# Activity
Beneath this instruction is a listing. Transcribe from it only the stretch from the line with "La Universidad" through the line with "August 8, 2026", both end lines included, exactly as written.

_ _ _

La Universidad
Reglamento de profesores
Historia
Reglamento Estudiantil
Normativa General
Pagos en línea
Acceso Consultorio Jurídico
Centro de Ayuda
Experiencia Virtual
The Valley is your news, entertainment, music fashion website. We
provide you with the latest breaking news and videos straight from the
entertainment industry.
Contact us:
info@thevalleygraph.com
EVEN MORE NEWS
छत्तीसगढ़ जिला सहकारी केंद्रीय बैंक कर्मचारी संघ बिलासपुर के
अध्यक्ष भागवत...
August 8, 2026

_ _ _

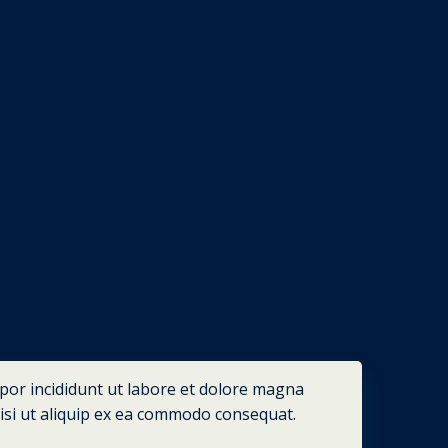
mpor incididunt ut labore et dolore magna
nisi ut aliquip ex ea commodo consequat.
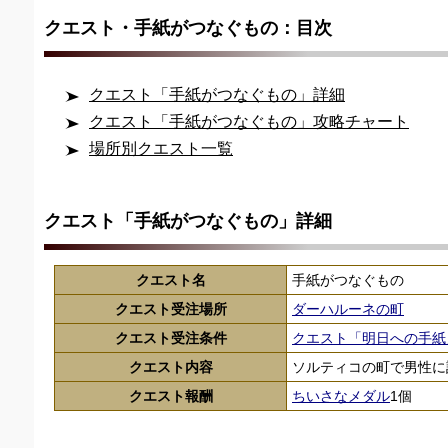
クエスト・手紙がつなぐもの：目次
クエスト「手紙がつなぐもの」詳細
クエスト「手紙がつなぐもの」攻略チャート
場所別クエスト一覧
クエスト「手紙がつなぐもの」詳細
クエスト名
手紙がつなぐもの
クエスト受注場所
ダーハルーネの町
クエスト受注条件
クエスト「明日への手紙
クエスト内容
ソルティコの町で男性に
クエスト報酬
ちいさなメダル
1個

_ _ _

# Output of the task
La Universidad
Reglamento de profesores
Historia
Reglamento Estudiantil
Normativa General
Pagos en línea
Acceso Consultorio Jurídico
Centro de Ayuda
Experiencia Virtual
The Valley is your news, entertainment, music fashion website. We
provide you with the latest breaking news and videos straight from the
entertainment industry.
Contact us:
info@thevalleygraph.com
EVEN MORE NEWS
छत्तीसगढ़ जिला सहकारी केंद्रीय बैंक कर्मचारी संघ बिलासपुर के
अध्यक्ष भागवत...
August 8, 2026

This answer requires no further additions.